Кусты справа раздвинулись. С автоматом на согнутой руке вышел начальник разведки.
— Покурить вышли? — сказал он строгим, хотя немножко и театральным голосом. — Ничего. Курите. Сегодня вокруг спокойно. — И он, свернув папироску, попросил спичек у Матвея. Закурив, он широко дунул на спичку, выронив ее из руки. Чуть тлеющий уголек ее, описав дугу, упал в болото. Начальник разведки вздохнул, словно придавая падению спички какое-то особое символическое значение.
Затем он обратился к Полине:
— Извините, вот я слышал, вы говорили, искусство бессмертно. У нас последнее время что-то очень уж любят разбрасываться бессмертием. И то бессмертно, и этот бессмертен, будто зарождается новая теогония. Мифы о происхождении богов, — добавил он, поясняя непонятный термин.
— Вы способны считать, что наше советское искусство смертно? — воскликнула, волнуясь, Полина, забыв все восхищение, которое она испытывала к начальнику разведки, так искусно проведшего ее в стан немцев.
— Человек смертен.
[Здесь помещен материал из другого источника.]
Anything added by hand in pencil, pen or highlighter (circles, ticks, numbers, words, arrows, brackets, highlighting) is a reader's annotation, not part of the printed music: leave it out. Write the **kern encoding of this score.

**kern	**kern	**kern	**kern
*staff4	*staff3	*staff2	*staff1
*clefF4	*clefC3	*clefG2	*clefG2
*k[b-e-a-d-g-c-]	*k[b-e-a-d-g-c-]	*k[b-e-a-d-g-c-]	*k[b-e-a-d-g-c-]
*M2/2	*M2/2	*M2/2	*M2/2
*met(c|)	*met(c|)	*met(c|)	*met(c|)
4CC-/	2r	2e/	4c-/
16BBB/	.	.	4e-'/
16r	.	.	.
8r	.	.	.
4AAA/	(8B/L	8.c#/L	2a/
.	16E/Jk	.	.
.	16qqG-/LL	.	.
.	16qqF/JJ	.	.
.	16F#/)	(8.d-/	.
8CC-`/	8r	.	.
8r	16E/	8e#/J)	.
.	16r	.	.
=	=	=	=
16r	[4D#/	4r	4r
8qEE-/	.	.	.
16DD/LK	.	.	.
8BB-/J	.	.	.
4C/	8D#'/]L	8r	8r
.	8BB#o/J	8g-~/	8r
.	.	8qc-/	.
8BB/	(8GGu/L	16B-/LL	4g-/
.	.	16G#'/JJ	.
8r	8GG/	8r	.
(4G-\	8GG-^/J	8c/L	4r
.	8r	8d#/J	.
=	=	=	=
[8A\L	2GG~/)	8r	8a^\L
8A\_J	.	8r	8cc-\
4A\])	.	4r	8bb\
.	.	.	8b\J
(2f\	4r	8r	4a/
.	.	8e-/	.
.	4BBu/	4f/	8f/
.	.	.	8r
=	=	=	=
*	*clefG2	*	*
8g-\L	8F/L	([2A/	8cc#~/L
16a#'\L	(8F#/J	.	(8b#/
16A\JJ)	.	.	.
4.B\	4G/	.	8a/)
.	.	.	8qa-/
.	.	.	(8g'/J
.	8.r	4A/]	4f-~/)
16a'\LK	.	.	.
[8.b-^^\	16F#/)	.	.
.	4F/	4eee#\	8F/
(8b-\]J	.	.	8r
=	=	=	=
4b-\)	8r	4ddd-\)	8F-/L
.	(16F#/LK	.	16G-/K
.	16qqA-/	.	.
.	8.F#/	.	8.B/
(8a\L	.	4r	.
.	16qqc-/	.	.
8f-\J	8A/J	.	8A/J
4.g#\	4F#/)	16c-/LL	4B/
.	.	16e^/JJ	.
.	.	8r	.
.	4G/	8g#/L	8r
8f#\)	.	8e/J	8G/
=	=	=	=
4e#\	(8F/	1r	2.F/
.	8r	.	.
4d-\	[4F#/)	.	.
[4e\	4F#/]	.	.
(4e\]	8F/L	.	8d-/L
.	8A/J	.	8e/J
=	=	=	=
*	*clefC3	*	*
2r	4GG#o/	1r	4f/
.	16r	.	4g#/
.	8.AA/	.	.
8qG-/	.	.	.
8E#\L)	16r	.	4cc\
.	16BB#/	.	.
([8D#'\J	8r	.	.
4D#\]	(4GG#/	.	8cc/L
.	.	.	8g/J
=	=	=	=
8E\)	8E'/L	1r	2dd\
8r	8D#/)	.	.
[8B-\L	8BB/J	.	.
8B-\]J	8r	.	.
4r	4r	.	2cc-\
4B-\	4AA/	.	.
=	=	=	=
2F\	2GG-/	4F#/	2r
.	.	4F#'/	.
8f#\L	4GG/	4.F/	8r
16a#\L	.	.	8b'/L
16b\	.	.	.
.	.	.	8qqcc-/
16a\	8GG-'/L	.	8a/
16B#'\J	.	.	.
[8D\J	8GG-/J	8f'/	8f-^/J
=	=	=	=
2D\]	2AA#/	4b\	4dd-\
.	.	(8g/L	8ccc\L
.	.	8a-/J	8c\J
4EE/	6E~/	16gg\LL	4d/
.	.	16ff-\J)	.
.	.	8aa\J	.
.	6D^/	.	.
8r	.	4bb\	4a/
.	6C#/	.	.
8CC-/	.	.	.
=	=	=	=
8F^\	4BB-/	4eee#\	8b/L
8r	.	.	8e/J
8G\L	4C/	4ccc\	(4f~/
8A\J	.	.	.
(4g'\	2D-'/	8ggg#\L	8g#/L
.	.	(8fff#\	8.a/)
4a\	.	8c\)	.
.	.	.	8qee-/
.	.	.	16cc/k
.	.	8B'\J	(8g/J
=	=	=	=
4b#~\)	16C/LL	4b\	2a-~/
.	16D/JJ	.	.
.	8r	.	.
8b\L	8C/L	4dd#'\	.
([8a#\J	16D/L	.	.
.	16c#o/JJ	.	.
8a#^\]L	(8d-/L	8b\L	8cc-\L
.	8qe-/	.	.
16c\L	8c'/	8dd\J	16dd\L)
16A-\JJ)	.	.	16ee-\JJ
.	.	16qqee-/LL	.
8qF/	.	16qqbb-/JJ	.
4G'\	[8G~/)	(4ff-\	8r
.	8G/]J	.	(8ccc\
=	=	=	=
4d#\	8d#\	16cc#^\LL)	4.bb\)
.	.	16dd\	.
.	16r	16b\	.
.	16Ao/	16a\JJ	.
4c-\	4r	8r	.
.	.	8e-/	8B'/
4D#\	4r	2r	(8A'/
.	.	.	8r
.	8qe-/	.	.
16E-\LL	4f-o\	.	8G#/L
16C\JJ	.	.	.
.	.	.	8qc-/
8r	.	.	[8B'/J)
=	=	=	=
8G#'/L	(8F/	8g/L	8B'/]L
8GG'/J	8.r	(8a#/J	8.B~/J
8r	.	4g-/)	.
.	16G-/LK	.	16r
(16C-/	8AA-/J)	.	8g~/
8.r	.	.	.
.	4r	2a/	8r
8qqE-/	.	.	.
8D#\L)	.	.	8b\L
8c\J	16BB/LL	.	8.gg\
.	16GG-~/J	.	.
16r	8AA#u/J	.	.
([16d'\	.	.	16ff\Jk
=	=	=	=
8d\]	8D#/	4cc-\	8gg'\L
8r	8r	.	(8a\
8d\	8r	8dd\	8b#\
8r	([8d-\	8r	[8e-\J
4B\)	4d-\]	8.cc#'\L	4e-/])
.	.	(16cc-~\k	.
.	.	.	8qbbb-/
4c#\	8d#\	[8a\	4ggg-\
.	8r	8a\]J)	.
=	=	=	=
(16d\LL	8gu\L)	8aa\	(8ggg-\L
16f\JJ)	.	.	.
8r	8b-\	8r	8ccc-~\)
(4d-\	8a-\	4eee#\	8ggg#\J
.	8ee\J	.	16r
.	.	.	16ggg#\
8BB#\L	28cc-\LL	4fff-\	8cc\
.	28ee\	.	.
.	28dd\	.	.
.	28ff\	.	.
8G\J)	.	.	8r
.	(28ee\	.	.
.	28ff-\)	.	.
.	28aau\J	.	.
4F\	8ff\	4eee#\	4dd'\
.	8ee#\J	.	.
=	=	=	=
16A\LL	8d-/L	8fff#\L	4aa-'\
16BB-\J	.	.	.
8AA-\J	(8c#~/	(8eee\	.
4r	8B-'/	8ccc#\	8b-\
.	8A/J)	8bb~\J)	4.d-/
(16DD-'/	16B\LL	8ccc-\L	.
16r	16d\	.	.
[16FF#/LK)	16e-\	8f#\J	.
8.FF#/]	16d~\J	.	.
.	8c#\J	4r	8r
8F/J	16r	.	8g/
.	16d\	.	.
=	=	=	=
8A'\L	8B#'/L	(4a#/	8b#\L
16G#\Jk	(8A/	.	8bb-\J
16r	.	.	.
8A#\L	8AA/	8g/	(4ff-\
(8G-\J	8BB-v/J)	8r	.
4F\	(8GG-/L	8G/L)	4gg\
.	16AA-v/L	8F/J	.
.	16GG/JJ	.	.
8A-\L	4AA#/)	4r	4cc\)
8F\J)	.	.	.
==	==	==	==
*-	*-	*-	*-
Значит, смертно все человеческое, — сентенциозно проговорил начальник. — Может быть, вы способны доказать обратное?
— Докажу.
— Конечно, можно окрасить и кролика под тигровую шкуру…
Это замечание уже совершенно взбесило Полину.
— Позвольте, а вы советский или не советский человек?
— Господи боже мой, по-вашему, если мне не нравится, допустим, мещанский театр Таирова или мазня художника Яковлева, я уже не советский человек?
— Мы говорим о совокупности всех явлений, которые определяют советское искусство. Если хотите, я говорю о духе его, а не об отдельных представителях!
— Вот как? О духе?! Вы, значит, отдельных представителей не видите?
— Именно оттого, что я вижу отдельных представителей, я и понимаю дух всего советского искусства!
— Может быть, вы мне расскажете о них, о каждом в отдельности? Совокупность явлений — это и есть тот молот каменотеса, который гранит камни. Вы имеете возможность, таким образом, воздвигнуть пьедестал для советского искусства.
— Он уже воздвигнут? А рассказать — расскажу. Я не испугаюсь!
— Я видел, что вы не пугливая. Но ведь есть и главный театр войны, а есть и второстепенный, тот самый, о котором французы говорят «[В рукописи пробел.]». Боюсь, на сей раз как бы вы не очутились в этом второстепенном театре, где гораздо труднее проявить свою доблесть.